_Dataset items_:
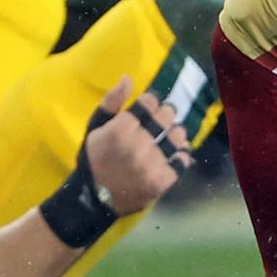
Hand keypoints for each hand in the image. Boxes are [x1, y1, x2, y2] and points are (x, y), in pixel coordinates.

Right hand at [81, 78, 191, 217]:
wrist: (95, 198)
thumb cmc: (94, 158)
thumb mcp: (96, 126)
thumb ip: (112, 101)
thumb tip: (127, 77)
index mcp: (120, 128)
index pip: (149, 103)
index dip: (152, 101)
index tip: (151, 104)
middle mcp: (137, 145)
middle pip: (165, 118)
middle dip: (167, 114)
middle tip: (165, 117)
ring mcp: (150, 164)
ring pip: (176, 138)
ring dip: (178, 133)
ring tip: (173, 134)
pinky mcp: (161, 182)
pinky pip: (181, 162)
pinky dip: (182, 156)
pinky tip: (177, 153)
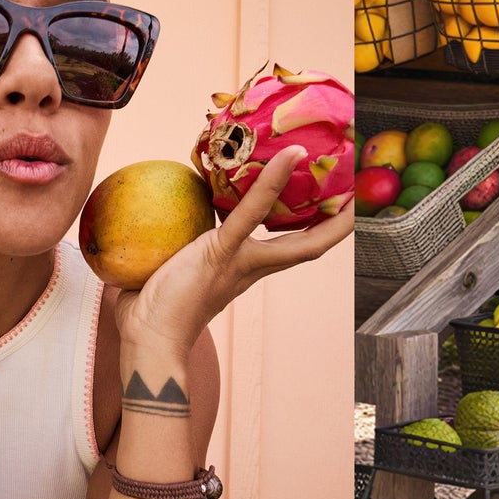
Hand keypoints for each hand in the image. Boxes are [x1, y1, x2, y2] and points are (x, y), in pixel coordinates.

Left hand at [118, 146, 352, 357]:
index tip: (334, 207)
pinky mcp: (223, 253)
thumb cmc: (149, 313)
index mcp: (242, 270)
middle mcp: (251, 266)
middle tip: (356, 186)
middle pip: (309, 243)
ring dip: (313, 194)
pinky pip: (252, 212)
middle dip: (337, 219)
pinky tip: (287, 155)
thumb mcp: (163, 272)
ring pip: (293, 230)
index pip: (287, 247)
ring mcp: (241, 260)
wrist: (149, 342)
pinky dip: (272, 182)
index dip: (314, 229)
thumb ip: (164, 250)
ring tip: (330, 158)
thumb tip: (142, 224)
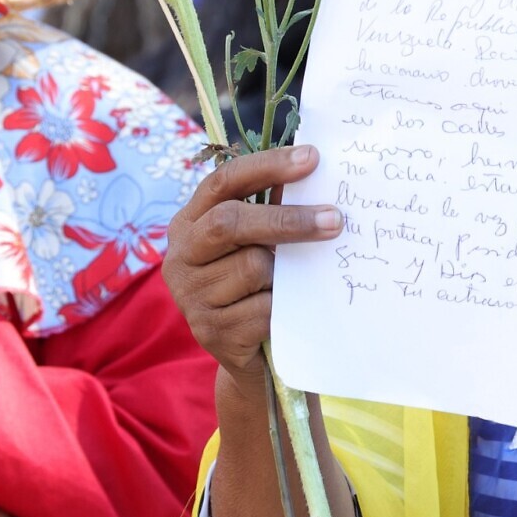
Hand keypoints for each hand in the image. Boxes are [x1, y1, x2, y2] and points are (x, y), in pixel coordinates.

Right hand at [163, 145, 341, 395]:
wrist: (251, 357)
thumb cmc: (259, 287)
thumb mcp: (260, 244)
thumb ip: (274, 208)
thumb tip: (317, 170)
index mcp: (190, 222)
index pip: (223, 181)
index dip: (267, 165)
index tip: (312, 158)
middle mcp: (181, 256)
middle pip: (230, 222)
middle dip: (287, 219)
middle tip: (336, 220)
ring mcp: (190, 297)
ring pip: (252, 267)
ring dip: (284, 275)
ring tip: (290, 286)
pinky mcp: (210, 332)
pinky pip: (262, 308)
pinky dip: (283, 308)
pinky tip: (285, 314)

_Activity_: Omit the pictures. Output every record above word for word.

_Expected answer_:
Hand keypoints for each hand in the image. Boxes are [x1, y1, x2, y2] and points are (x, y), in pixel coordinates.

Right hand at [81, 78, 191, 217]:
wrist: (95, 198)
thumb cmc: (94, 158)
thumb mcp: (96, 126)
thumb ip: (112, 101)
thumb tip: (127, 77)
index mcp: (120, 128)
index pip: (149, 103)
index dip: (152, 101)
index tip: (151, 104)
middle mcp: (137, 145)
middle pip: (165, 118)
middle dip: (167, 114)
middle tip: (165, 117)
ring mcp: (150, 164)
ring pip: (176, 138)
ring dip: (178, 133)
ring tip: (173, 134)
pinky mcp: (161, 182)
pinky pip: (181, 162)
pinky dip: (182, 156)
pinky tip: (177, 153)
Hand keypoints for each hand in the image. Boxes are [x1, y1, x2, y2] and points are (x, y), in pixel coordinates.

Left hand at [118, 146, 352, 357]:
index tip: (334, 207)
pinky mcp: (223, 253)
thumb cmc: (149, 313)
index mcp: (242, 270)
middle mcp: (251, 266)
middle tip: (356, 186)
middle pip: (309, 243)
ring dip: (313, 194)
pinky pip: (252, 212)
middle dip: (337, 219)
pinky tip: (287, 155)
thumb mcp: (163, 272)
ring pip: (293, 230)
index pip: (287, 247)
ring mcp: (241, 260)
wrist: (149, 342)
pinky dip: (272, 182)
index dip: (314, 229)
thumb ip: (164, 250)
ring tip: (330, 158)
thumb tip: (142, 224)
Hand keypoints for each hand in the image. Boxes are [x1, y1, x2, y2] and points are (x, y), in pixel coordinates.

Right hand at [163, 145, 341, 395]:
wrist: (251, 357)
thumb cmc: (259, 287)
thumb mcp: (260, 244)
thumb ip: (274, 208)
thumb tip: (317, 170)
index mcp: (190, 222)
index pip: (223, 181)
index dip: (267, 165)
index tip: (312, 158)
middle mcp: (181, 256)
middle pip: (230, 222)
middle dip: (287, 219)
middle tip: (336, 220)
ring mcp: (190, 297)
ring pip: (252, 267)
ring dip: (284, 275)
ring tip: (290, 286)
pinky mcp: (210, 332)
pinky pip: (262, 308)
pinky dip: (283, 308)
pinky tip: (285, 314)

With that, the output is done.